> **Task goal**:
Your task is to copy the lines of the data below from the line holding "roll_deg: -0.1" through the line holding "f_number: 4", inclusive, exactly and with nothing added.

━━ Dataset ━━

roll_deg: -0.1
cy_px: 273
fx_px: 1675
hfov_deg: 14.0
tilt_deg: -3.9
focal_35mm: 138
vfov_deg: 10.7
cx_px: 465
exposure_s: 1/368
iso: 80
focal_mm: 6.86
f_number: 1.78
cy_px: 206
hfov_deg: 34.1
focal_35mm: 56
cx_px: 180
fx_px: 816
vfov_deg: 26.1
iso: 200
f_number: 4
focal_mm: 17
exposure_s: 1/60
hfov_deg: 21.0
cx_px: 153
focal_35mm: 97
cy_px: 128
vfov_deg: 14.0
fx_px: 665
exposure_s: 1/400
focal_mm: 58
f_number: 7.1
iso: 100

━━━
━━ Dataset ━━

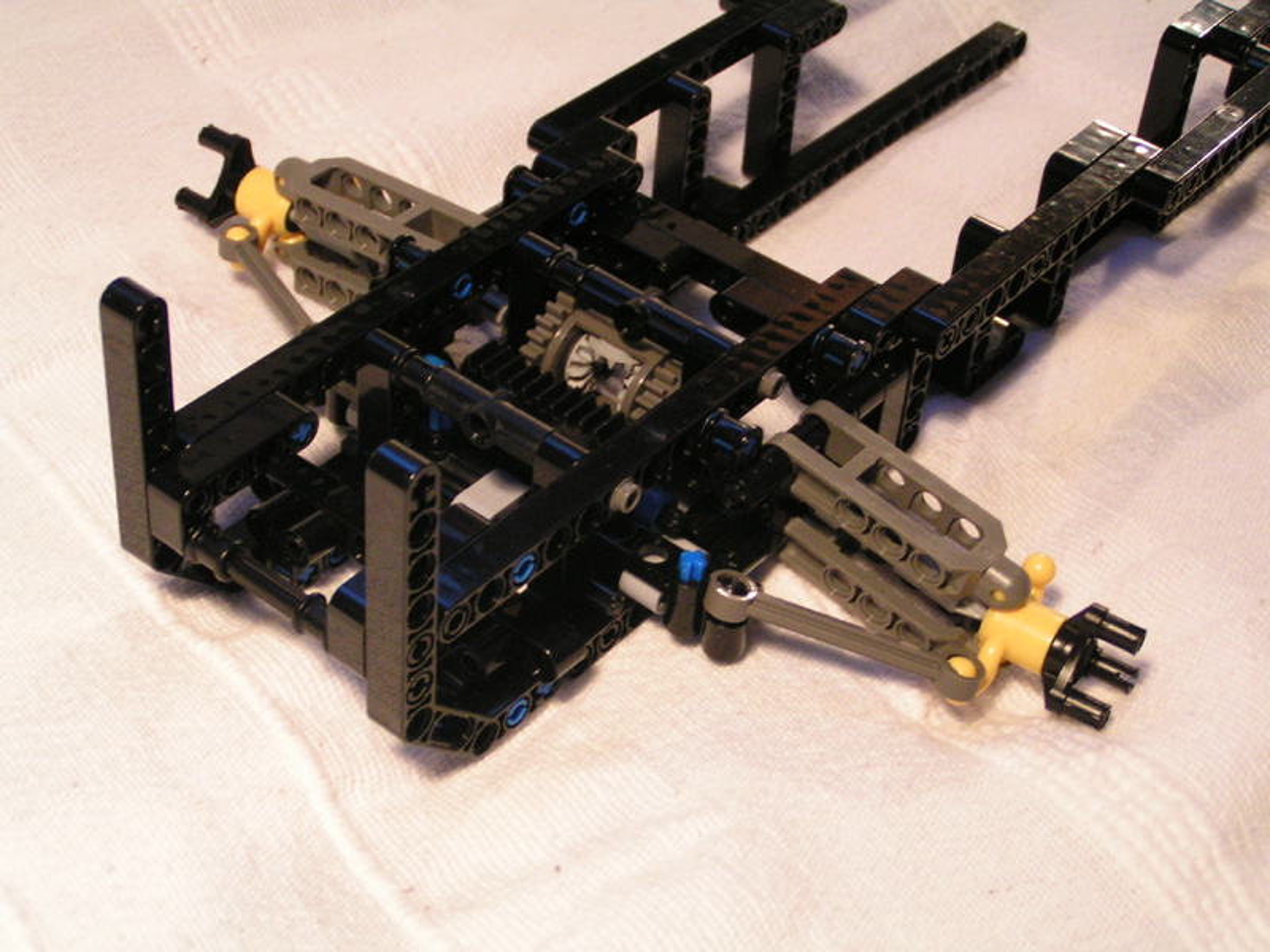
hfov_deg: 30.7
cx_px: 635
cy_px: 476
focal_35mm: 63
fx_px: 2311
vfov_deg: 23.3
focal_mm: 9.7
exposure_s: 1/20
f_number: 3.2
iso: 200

━━━

> **Solution below**:
roll_deg: -0.1
cy_px: 273
fx_px: 1675
hfov_deg: 14.0
tilt_deg: -3.9
focal_35mm: 138
vfov_deg: 10.7
cx_px: 465
exposure_s: 1/368
iso: 80
focal_mm: 6.86
f_number: 1.78
cy_px: 206
hfov_deg: 34.1
focal_35mm: 56
cx_px: 180
fx_px: 816
vfov_deg: 26.1
iso: 200
f_number: 4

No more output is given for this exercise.